▸ Task brief
Give a verbatim copy of the data, leaving the pictures out.

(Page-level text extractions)
*****
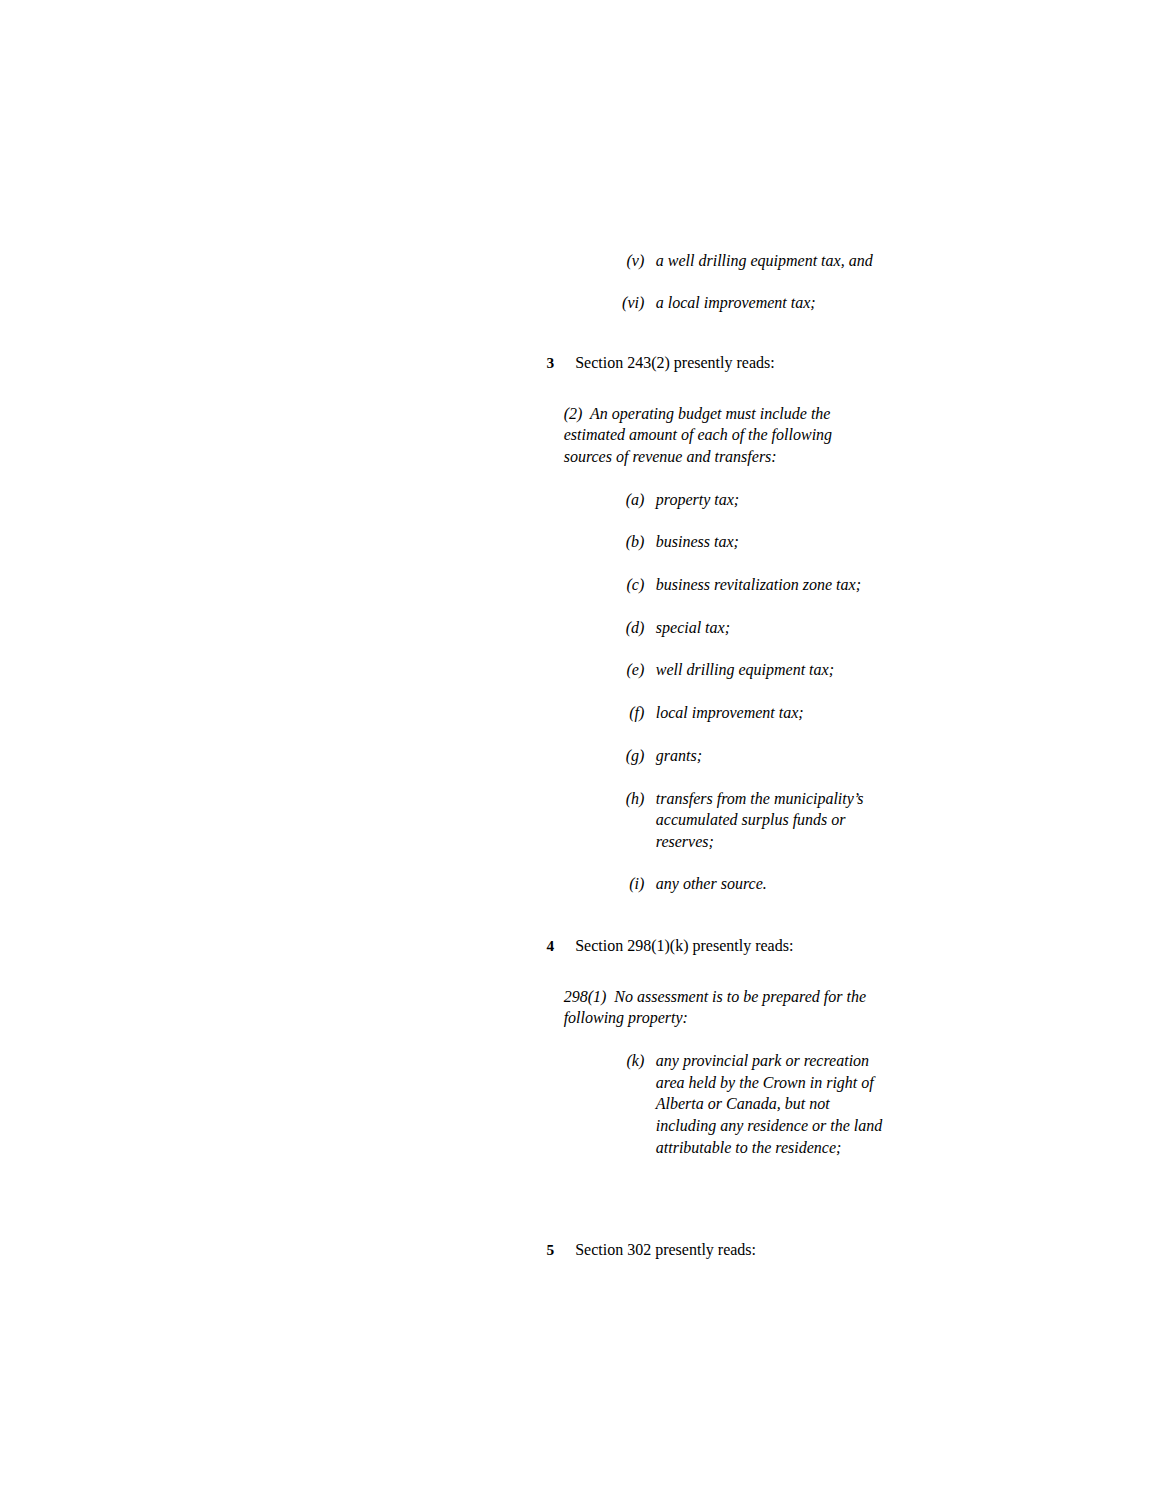(v)
a well drilling equipment tax, and
(vi)
a local improvement tax;
3
Section 243(2) presently reads:
(2) An operating budget must include the estimated amount of each of the following sources of revenue and transfers:
(a)
property tax;
(b)
business tax;
(c)
business revitalization zone tax;
(d)
special tax;
(e)
well drilling equipment tax;
(f)
local improvement tax;
(g)
grants;
(h)
transfers from the municipality’s accumulated surplus funds or reserves;
(i)
any other source.
4
Section 298(1)(k) presently reads:
298(1) No assessment is to be prepared for the following property:
(k)
any provincial park or recreation area held by the Crown in right of Alberta or Canada, but not including any residence or the land attributable to the residence;
5
Section 302 presently reads:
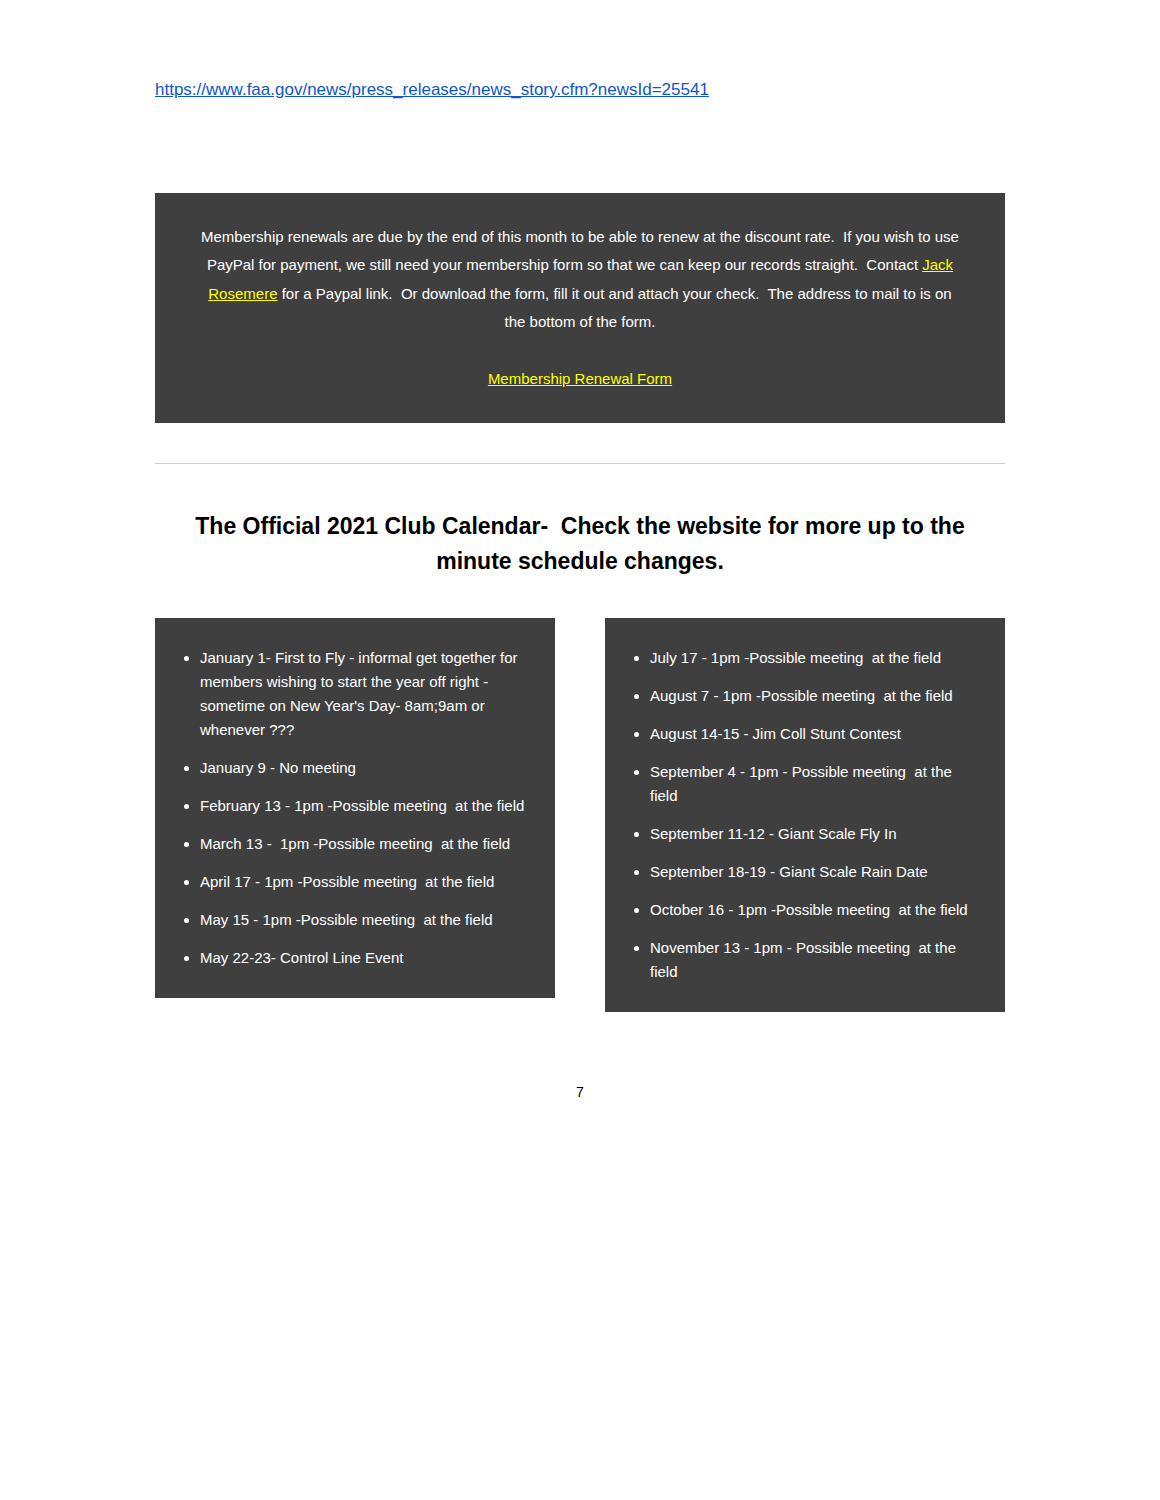https://www.faa.gov/news/press_releases/news_story.cfm?newsId=25541
Membership renewals are due by the end of this month to be able to renew at the discount rate. If you wish to use PayPal for payment, we still need your membership form so that we can keep our records straight. Contact Jack Rosemere for a Paypal link. Or download the form, fill it out and attach your check. The address to mail to is on the bottom of the form.
Membership Renewal Form
The Official 2021 Club Calendar- Check the website for more up to the minute schedule changes.
January 1- First to Fly - informal get together for members wishing to start the year off right - sometime on New Year's Day- 8am;9am or whenever ???
January 9 - No meeting
February 13 - 1pm -Possible meeting at the field
March 13 - 1pm -Possible meeting at the field
April 17 - 1pm -Possible meeting at the field
May 15 - 1pm -Possible meeting at the field
May 22-23- Control Line Event
July 17 - 1pm -Possible meeting at the field
August 7 - 1pm -Possible meeting at the field
August 14-15 - Jim Coll Stunt Contest
September 4 - 1pm - Possible meeting at the field
September 11-12 - Giant Scale Fly In
September 18-19 - Giant Scale Rain Date
October 16 - 1pm -Possible meeting at the field
November 13 - 1pm - Possible meeting at the field
7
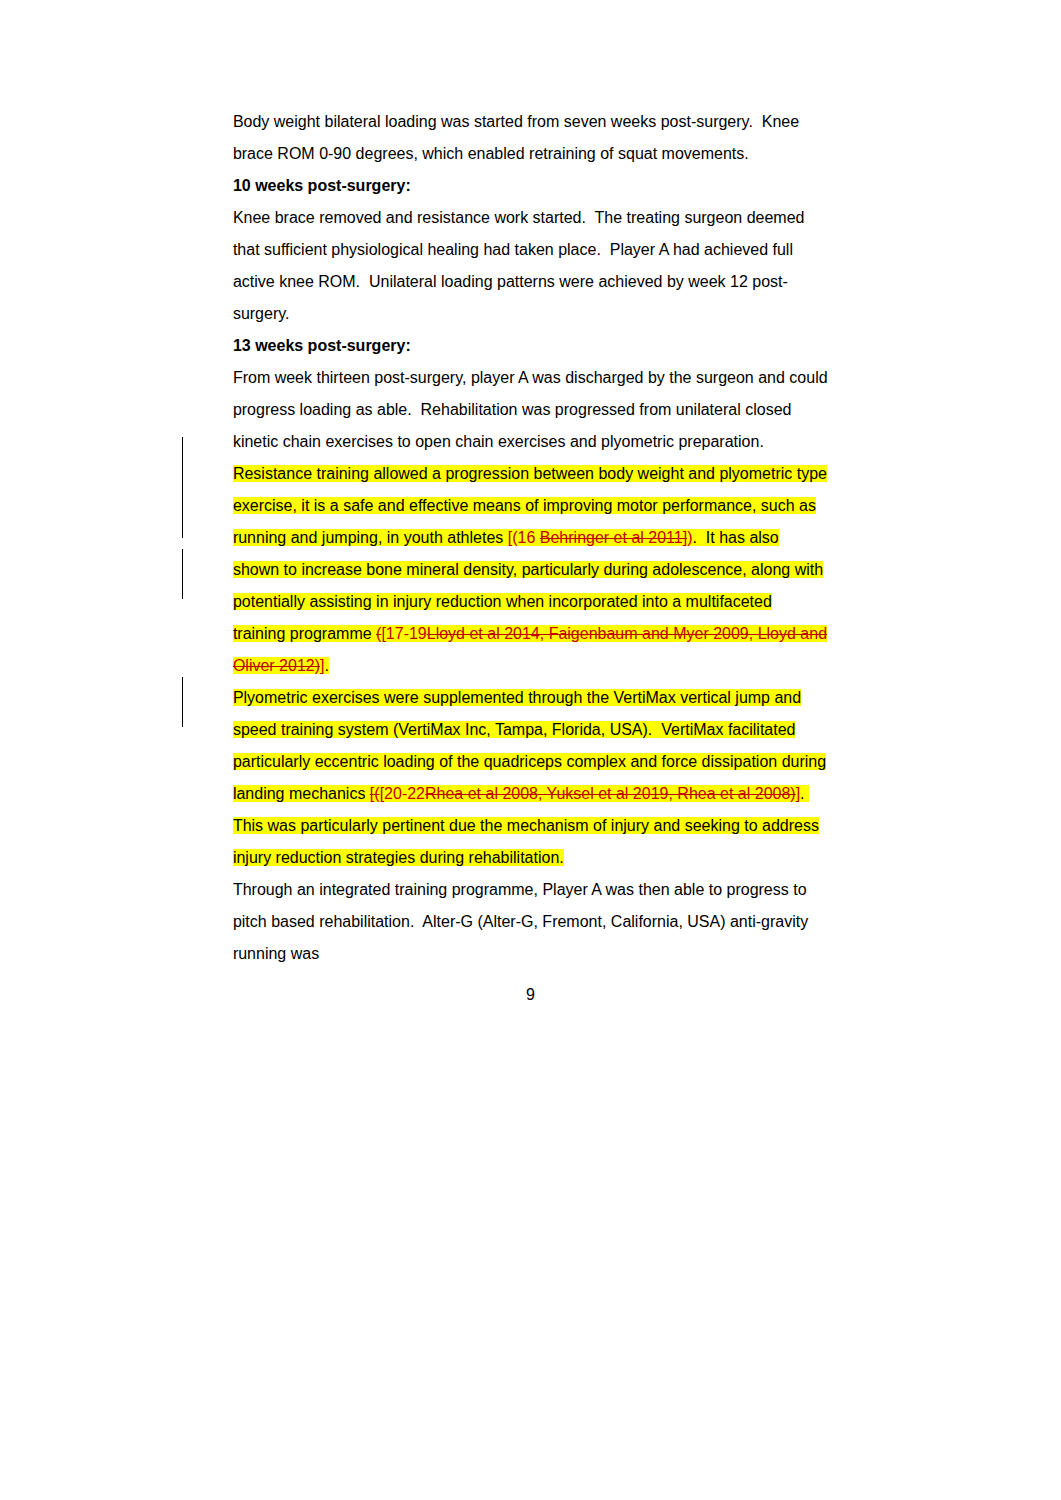Body weight bilateral loading was started from seven weeks post-surgery. Knee brace ROM 0-90 degrees, which enabled retraining of squat movements.
10 weeks post-surgery:
Knee brace removed and resistance work started. The treating surgeon deemed that sufficient physiological healing had taken place. Player A had achieved full active knee ROM. Unilateral loading patterns were achieved by week 12 post-surgery.
13 weeks post-surgery:
From week thirteen post-surgery, player A was discharged by the surgeon and could progress loading as able. Rehabilitation was progressed from unilateral closed kinetic chain exercises to open chain exercises and plyometric preparation. Resistance training allowed a progression between body weight and plyometric type exercise, it is a safe and effective means of improving motor performance, such as running and jumping, in youth athletes [(16 Behringer et al 2011]). It has also shown to increase bone mineral density, particularly during adolescence, along with potentially assisting in injury reduction when incorporated into a multifaceted training programme ([17-19 Lloyd et al 2014, Faigenbaum and Myer 2009, Lloyd and Oliver 2012)].
Plyometric exercises were supplemented through the VertiMax vertical jump and speed training system (VertiMax Inc, Tampa, Florida, USA). VertiMax facilitated particularly eccentric loading of the quadriceps complex and force dissipation during landing mechanics [([20-22 Rhea et al 2008, Yuksel et al 2019, Rhea et al 2008)]. This was particularly pertinent due the mechanism of injury and seeking to address injury reduction strategies during rehabilitation.
Through an integrated training programme, Player A was then able to progress to pitch based rehabilitation. Alter-G (Alter-G, Fremont, California, USA) anti-gravity running was
9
*****
▸ Written solution
(v)
a well drilling equipment tax, and
(vi)
a local improvement tax;
3
Section 243(2) presently reads:
(2) An operating budget must include the estimated amount of each of the following sources of revenue and transfers:
(a)
property tax;
(b)
business tax;
(c)
business revitalization zone tax;
(d)
special tax;
(e)
well drilling equipment tax;
(f)
local improvement tax;
(g)
grants;
(h)
transfers from the municipality’s accumulated surplus funds or reserves;
(i)
any other source.
4
Section 298(1)(k) presently reads:
298(1) No assessment is to be prepared for the following property:
(k)
any provincial park or recreation area held by the Crown in right of Alberta or Canada, but not including any residence or the land attributable to the residence;
5
Section 302 presently reads:
https://www.faa.gov/news/press_releases/news_story.cfm?newsId=25541
Membership renewals are due by the end of this month to be able to renew at the discount rate. If you wish to use PayPal for payment, we still need your membership form so that we can keep our records straight. Contact Jack Rosemere for a Paypal link. Or download the form, fill it out and attach your check. The address to mail to is on the bottom of the form.
Membership Renewal Form
The Official 2021 Club Calendar- Check the website for more up to the minute schedule changes.
January 1- First to Fly - informal get together for members wishing to start the year off right - sometime on New Year's Day- 8am;9am or whenever ???
January 9 - No meeting
February 13 - 1pm -Possible meeting at the field
March 13 - 1pm -Possible meeting at the field
April 17 - 1pm -Possible meeting at the field
May 15 - 1pm -Possible meeting at the field
May 22-23- Control Line Event
July 17 - 1pm -Possible meeting at the field
August 7 - 1pm -Possible meeting at the field
August 14-15 - Jim Coll Stunt Contest
September 4 - 1pm - Possible meeting at the field
September 11-12 - Giant Scale Fly In
September 18-19 - Giant Scale Rain Date
October 16 - 1pm -Possible meeting at the field
November 13 - 1pm - Possible meeting at the field
7
Body weight bilateral loading was started from seven weeks post-surgery. Knee brace ROM 0-90 degrees, which enabled retraining of squat movements.
10 weeks post-surgery:
Knee brace removed and resistance work started. The treating surgeon deemed that sufficient physiological healing had taken place. Player A had achieved full active knee ROM. Unilateral loading patterns were achieved by week 12 post-surgery.
13 weeks post-surgery:
From week thirteen post-surgery, player A was discharged by the surgeon and could progress loading as able. Rehabilitation was progressed from unilateral closed kinetic chain exercises to open chain exercises and plyometric preparation. Resistance training allowed a progression between body weight and plyometric type exercise, it is a safe and effective means of improving motor performance, such as running and jumping, in youth athletes [(16 Behringer et al 2011]). It has also shown to increase bone mineral density, particularly during adolescence, along with potentially assisting in injury reduction when incorporated into a multifaceted training programme ([17-19 Lloyd et al 2014, Faigenbaum and Myer 2009, Lloyd and Oliver 2012)].
Plyometric exercises were supplemented through the VertiMax vertical jump and speed training system (VertiMax Inc, Tampa, Florida, USA). VertiMax facilitated particularly eccentric loading of the quadriceps complex and force dissipation during landing mechanics [([20-22 Rhea et al 2008, Yuksel et al 2019, Rhea et al 2008)]. This was particularly pertinent due the mechanism of injury and seeking to address injury reduction strategies during rehabilitation.
Through an integrated training programme, Player A was then able to progress to pitch based rehabilitation. Alter-G (Alter-G, Fremont, California, USA) anti-gravity running was
9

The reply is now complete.